-------- SUPPLIED DATA --------
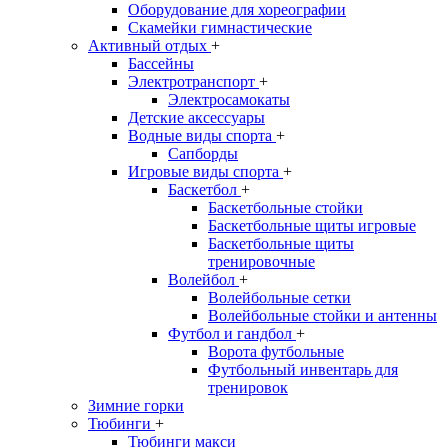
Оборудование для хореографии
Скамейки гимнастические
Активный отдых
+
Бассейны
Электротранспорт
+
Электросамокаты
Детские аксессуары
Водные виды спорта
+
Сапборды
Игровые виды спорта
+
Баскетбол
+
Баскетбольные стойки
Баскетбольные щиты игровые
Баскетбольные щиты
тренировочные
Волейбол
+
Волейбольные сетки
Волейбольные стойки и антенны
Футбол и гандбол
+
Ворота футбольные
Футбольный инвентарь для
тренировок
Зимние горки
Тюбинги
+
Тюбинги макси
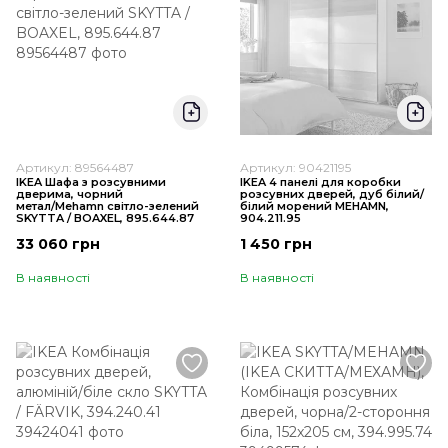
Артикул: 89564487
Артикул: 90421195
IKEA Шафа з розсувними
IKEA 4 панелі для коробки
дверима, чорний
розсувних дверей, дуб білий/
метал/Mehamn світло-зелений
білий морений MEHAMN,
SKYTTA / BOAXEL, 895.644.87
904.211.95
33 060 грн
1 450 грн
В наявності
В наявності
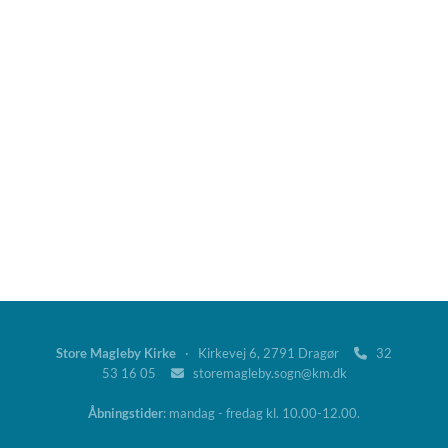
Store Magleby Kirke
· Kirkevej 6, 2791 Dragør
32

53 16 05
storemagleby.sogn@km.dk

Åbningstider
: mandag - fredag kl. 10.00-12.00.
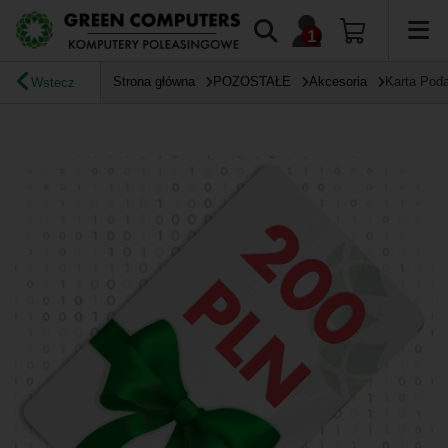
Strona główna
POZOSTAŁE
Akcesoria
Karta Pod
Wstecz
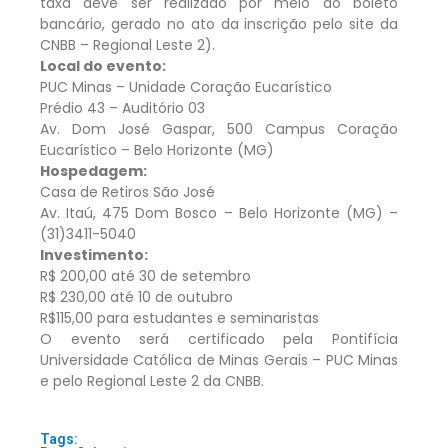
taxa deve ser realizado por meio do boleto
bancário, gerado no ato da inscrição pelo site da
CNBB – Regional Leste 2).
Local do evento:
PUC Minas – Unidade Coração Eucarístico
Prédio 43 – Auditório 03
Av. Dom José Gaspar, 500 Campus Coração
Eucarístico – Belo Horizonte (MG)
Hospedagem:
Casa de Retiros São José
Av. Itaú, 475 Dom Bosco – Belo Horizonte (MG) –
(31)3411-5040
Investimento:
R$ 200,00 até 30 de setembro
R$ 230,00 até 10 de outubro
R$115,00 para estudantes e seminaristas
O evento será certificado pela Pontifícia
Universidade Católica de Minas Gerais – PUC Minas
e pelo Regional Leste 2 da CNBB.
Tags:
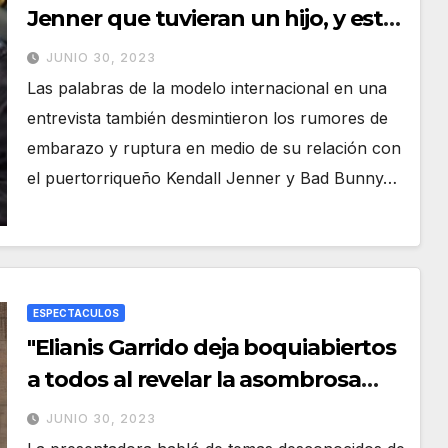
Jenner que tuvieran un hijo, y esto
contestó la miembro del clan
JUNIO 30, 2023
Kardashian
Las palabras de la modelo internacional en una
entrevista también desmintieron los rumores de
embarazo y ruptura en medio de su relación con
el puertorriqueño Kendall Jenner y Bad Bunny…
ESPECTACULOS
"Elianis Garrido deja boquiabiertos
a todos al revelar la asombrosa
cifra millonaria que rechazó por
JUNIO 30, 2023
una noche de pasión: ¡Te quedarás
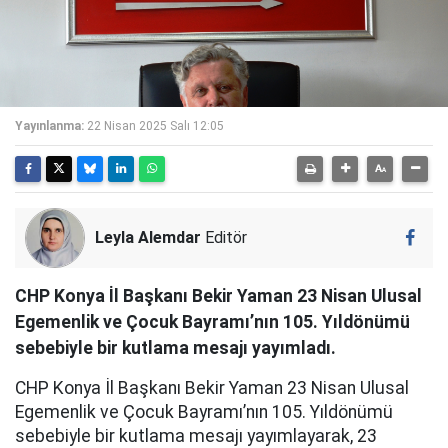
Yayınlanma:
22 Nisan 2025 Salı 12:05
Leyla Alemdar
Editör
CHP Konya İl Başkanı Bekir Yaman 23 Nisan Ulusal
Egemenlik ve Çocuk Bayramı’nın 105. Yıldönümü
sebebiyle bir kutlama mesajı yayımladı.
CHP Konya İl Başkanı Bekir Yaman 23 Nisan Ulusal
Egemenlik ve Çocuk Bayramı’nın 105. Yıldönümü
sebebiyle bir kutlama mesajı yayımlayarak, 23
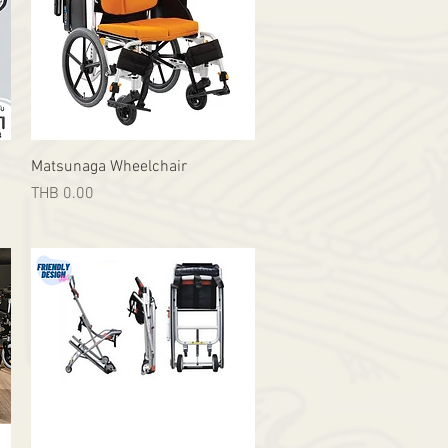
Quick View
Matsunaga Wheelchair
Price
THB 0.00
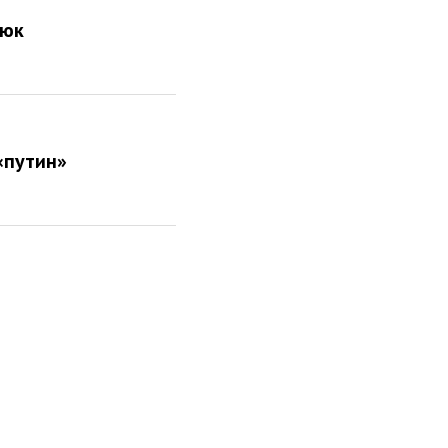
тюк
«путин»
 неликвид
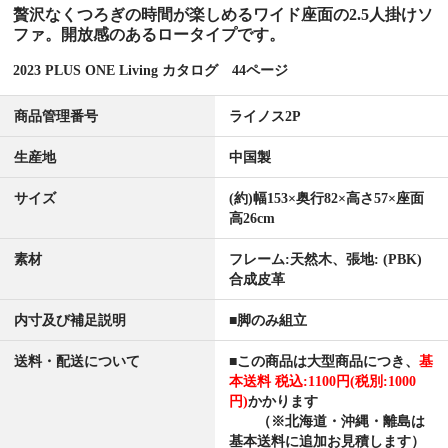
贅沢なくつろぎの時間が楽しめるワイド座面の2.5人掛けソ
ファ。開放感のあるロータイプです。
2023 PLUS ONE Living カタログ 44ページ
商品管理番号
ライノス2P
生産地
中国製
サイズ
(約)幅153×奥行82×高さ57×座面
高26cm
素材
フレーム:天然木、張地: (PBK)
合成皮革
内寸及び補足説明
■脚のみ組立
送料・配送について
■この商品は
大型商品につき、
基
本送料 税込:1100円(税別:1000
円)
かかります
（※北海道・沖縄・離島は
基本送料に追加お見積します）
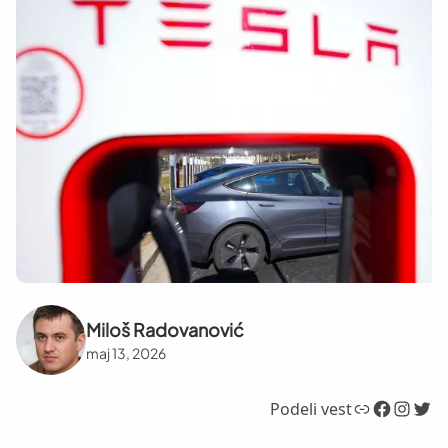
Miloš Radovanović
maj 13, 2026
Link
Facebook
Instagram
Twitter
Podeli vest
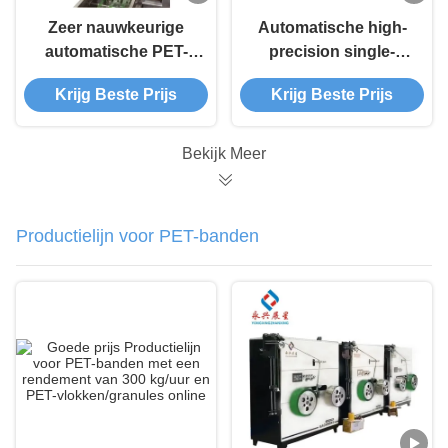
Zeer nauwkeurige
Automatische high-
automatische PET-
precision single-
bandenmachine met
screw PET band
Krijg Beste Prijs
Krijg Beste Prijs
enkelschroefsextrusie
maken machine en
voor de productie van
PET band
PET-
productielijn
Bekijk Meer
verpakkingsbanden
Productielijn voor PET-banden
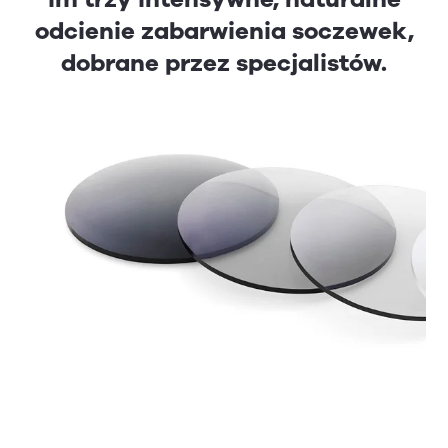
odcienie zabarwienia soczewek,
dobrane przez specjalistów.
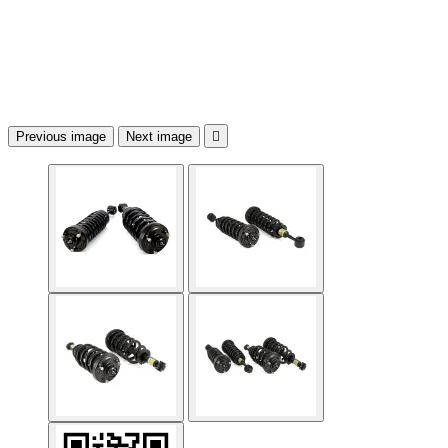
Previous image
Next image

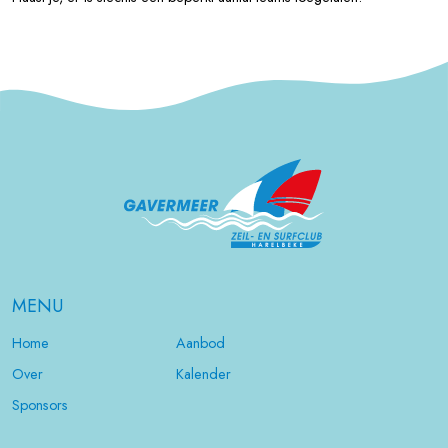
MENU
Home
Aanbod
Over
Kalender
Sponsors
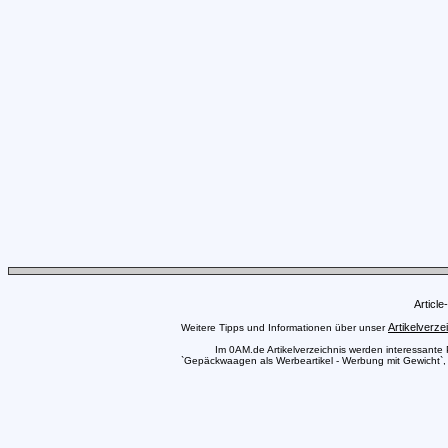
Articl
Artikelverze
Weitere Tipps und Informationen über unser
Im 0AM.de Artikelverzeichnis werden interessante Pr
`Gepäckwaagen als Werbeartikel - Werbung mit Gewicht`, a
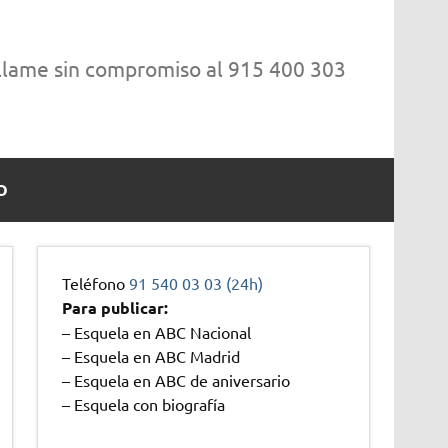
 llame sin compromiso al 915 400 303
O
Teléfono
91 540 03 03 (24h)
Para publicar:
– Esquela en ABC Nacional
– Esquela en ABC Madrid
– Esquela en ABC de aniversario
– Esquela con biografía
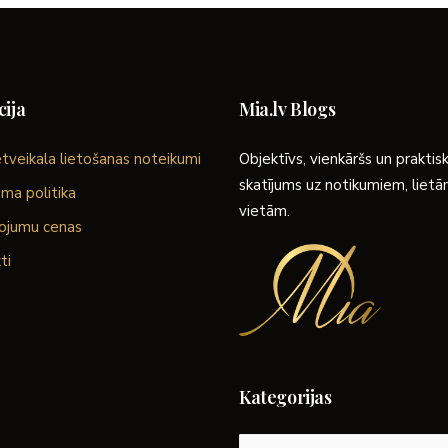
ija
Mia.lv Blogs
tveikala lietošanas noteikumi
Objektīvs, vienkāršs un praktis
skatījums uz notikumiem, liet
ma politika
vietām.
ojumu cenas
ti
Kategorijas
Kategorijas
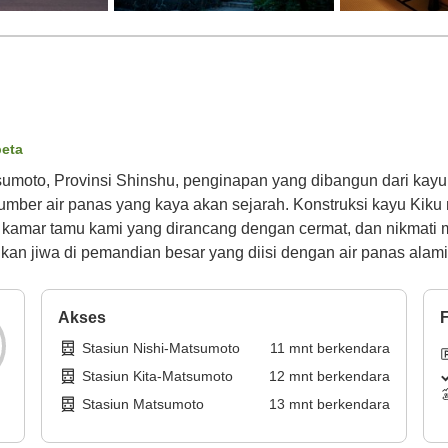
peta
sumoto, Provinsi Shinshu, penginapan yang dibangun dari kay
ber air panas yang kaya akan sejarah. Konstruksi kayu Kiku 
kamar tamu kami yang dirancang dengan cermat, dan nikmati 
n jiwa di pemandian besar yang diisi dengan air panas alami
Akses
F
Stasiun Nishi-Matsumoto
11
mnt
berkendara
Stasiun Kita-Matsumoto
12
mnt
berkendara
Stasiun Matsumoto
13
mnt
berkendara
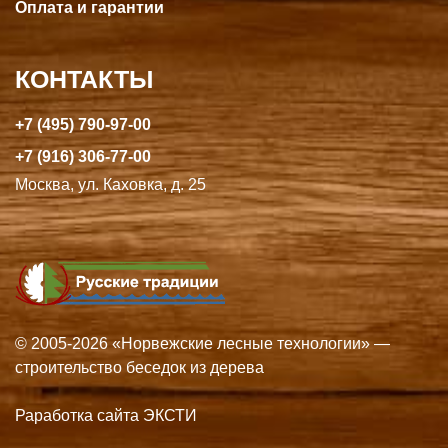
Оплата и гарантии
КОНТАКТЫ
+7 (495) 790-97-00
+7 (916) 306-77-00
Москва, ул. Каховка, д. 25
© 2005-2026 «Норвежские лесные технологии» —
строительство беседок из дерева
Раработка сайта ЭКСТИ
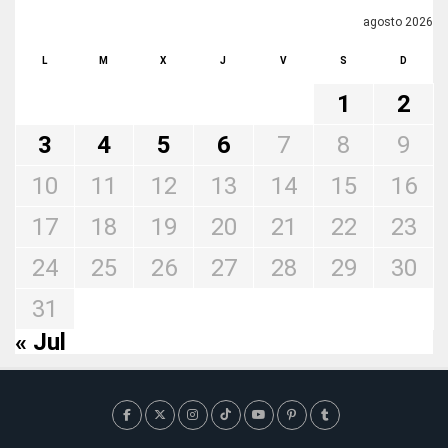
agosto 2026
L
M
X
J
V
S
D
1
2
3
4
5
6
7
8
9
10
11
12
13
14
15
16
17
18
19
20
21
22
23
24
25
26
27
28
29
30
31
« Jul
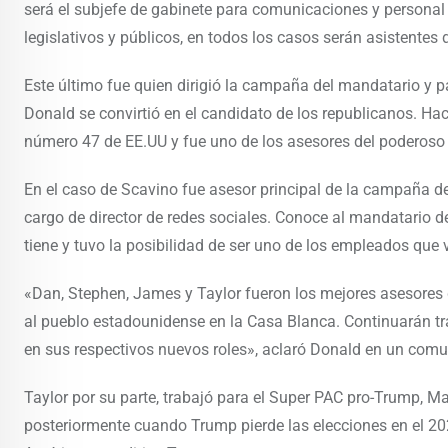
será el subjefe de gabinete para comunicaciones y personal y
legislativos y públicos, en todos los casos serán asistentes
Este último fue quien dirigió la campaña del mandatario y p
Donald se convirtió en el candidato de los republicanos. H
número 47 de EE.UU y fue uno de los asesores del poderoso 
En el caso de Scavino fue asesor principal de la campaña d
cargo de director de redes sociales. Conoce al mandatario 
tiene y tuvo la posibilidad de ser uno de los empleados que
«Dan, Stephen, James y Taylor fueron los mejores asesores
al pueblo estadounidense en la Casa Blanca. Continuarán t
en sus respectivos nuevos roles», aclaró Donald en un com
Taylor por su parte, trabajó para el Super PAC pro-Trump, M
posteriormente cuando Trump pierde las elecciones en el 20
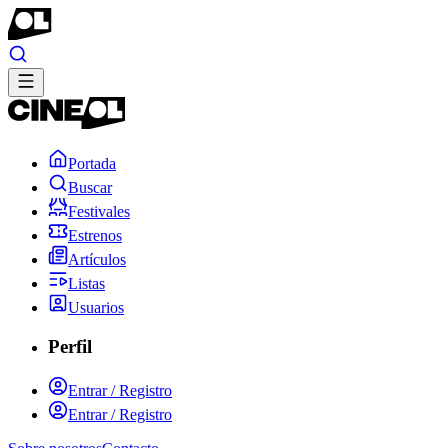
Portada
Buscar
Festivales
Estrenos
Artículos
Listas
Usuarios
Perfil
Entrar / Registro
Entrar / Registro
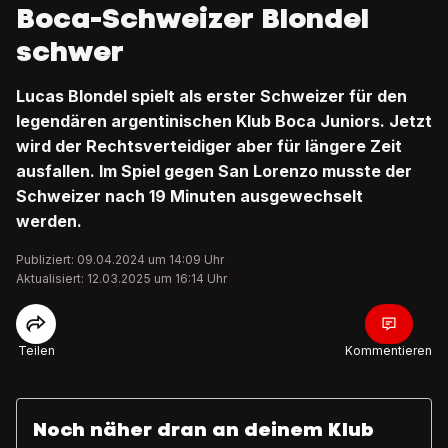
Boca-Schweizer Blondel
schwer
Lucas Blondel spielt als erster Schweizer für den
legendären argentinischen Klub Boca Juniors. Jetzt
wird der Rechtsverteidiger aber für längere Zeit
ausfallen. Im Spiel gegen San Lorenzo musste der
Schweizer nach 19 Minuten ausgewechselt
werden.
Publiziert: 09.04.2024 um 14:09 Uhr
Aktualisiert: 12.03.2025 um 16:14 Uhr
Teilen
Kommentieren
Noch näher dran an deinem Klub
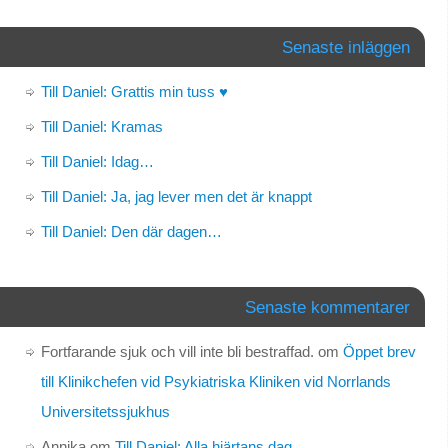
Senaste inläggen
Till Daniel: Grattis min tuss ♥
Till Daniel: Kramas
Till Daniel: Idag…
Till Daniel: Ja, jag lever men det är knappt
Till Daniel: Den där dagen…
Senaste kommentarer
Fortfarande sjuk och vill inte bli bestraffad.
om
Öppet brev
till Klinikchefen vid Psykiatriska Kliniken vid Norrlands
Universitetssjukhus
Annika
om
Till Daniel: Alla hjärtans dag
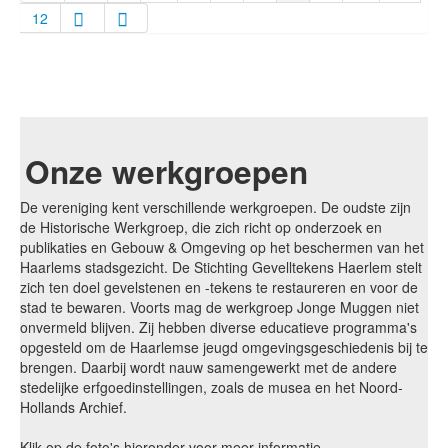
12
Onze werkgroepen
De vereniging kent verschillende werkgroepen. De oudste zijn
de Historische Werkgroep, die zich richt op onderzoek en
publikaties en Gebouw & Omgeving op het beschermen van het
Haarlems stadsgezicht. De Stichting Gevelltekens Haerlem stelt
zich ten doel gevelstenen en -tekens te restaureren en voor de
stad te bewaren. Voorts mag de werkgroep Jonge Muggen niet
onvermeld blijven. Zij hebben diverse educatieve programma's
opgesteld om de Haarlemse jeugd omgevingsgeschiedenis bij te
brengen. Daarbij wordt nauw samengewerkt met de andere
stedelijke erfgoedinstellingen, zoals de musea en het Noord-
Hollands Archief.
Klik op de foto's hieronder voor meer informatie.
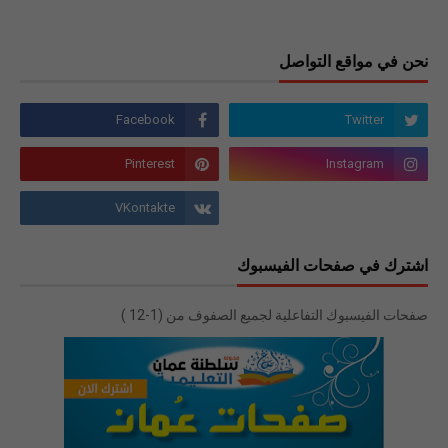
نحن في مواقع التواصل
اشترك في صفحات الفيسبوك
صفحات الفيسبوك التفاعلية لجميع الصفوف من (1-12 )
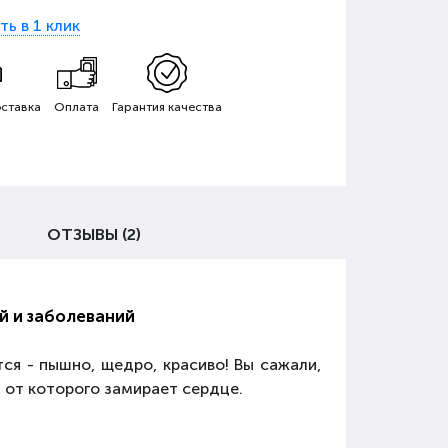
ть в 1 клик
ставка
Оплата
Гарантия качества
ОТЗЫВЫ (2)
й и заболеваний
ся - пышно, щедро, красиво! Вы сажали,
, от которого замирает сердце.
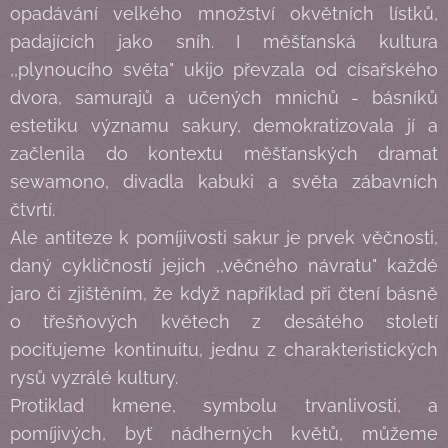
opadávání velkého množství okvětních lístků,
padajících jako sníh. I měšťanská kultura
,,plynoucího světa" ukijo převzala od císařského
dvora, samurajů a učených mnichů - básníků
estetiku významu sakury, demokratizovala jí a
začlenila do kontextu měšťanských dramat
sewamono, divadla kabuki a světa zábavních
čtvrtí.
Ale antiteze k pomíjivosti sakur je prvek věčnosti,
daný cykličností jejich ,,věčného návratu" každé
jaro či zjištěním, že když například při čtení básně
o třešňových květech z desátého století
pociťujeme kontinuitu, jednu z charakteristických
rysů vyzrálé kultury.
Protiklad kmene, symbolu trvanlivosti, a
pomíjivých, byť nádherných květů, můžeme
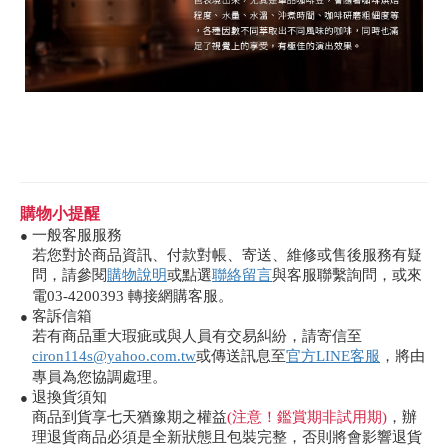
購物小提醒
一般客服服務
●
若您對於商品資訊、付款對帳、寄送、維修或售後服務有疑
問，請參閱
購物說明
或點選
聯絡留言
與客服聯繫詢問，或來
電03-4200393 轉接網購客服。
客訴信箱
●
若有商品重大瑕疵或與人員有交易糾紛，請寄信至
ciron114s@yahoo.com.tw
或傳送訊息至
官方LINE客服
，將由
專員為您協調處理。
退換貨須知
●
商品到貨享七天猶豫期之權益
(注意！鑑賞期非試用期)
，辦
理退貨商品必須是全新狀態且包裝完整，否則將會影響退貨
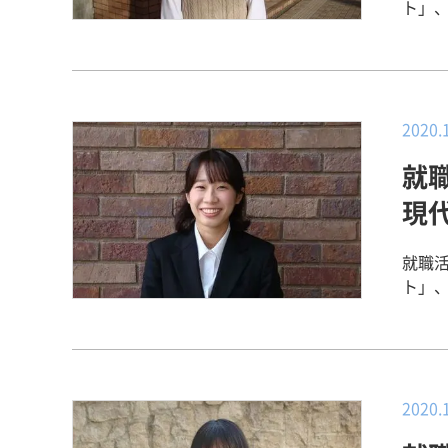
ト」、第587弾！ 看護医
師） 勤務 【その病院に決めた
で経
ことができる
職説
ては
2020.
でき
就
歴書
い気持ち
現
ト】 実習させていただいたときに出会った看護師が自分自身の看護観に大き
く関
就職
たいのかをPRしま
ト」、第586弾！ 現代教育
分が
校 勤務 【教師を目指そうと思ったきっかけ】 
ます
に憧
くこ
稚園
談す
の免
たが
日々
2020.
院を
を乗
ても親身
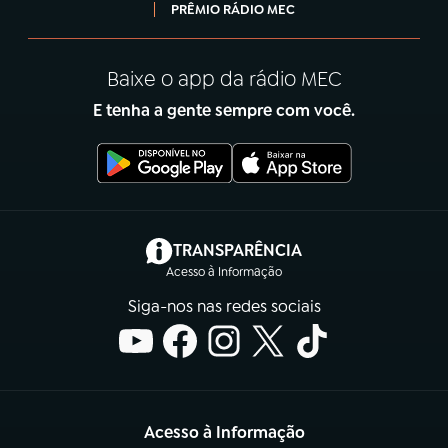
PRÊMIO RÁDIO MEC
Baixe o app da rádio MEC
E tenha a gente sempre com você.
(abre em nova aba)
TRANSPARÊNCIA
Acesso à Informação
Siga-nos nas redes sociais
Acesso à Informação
--------
- WHAT IS EXPECTED:
Extract the lines word for word, starting with the line that contains "نحن في مواقع التواصل" and going on through the final line, and leave the pictures out of your answer.

- ANSWER FOR THE TASK:
نحن في مواقع التواصل
اشترك في صفحات الفيسبوك
صفحات الفيسبوك التفاعلية لجميع الصفوف من (1-12 )
ть в 1 клик
ставка
Оплата
Гарантия качества
ОТЗЫВЫ (2)
й и заболеваний
ся - пышно, щедро, красиво! Вы сажали,
, от которого замирает сердце.
opadávání velkého množství okvětních lístků,
padajících jako sníh. I měšťanská kultura
,,plynoucího světa" ukijo převzala od císařského
dvora, samurajů a učených mnichů - básníků
estetiku významu sakury, demokratizovala jí a
začlenila do kontextu měšťanských dramat
sewamono, divadla kabuki a světa zábavních
čtvrtí.
Ale antiteze k pomíjivosti sakur je prvek věčnosti,
daný cykličností jejich ,,věčného návratu" každé
jaro či zjištěním, že když například při čtení básně
o třešňových květech z desátého století
pociťujeme kontinuitu, jednu z charakteristických
rysů vyzrálé kultury.
Protiklad kmene, symbolu trvanlivosti, a
pomíjivých, byť nádherných květů, můžeme
購物小提醒
一般客服服務
●
若您對於商品資訊、付款對帳、寄送、維修或售後服務有疑
問，請參閱
購物說明
或點選
聯絡留言
與客服聯繫詢問，或來
電03-4200393 轉接網購客服。
客訴信箱
●
若有商品重大瑕疵或與人員有交易糾紛，請寄信至
ciron114s@yahoo.com.tw
或傳送訊息至
官方LINE客服
，將由
專員為您協調處理。
退換貨須知
●
商品到貨享七天猶豫期之權益
(注意！鑑賞期非試用期)
，辦
理退貨商品必須是全新狀態且包裝完整，否則將會影響退貨
ト」、第587弾！ 看護医
師） 勤務 【その病院に決めた
で経
ことができる
職説
ては
2020.
でき
就
歴書
い気持ち
現
ト】 実習させていただいたときに出会った看護師が自分自身の看護観に大き
く関
就職
たいのかをPRしま
ト」、第586弾！ 現代教育
分が
校 勤務 【教師を目指そうと思ったきっかけ】 
ます
に憧
くこ
稚園
談す
の免
たが
日々
2020.
院を
を乗
ても親身
PRÊMIO RÁDIO MEC
Baixe o app da rádio MEC
E tenha a gente sempre com você.
(abre em nova aba)
TRANSPARÊNCIA
Acesso à Informação
Siga-nos nas redes sociais
Acesso à Informação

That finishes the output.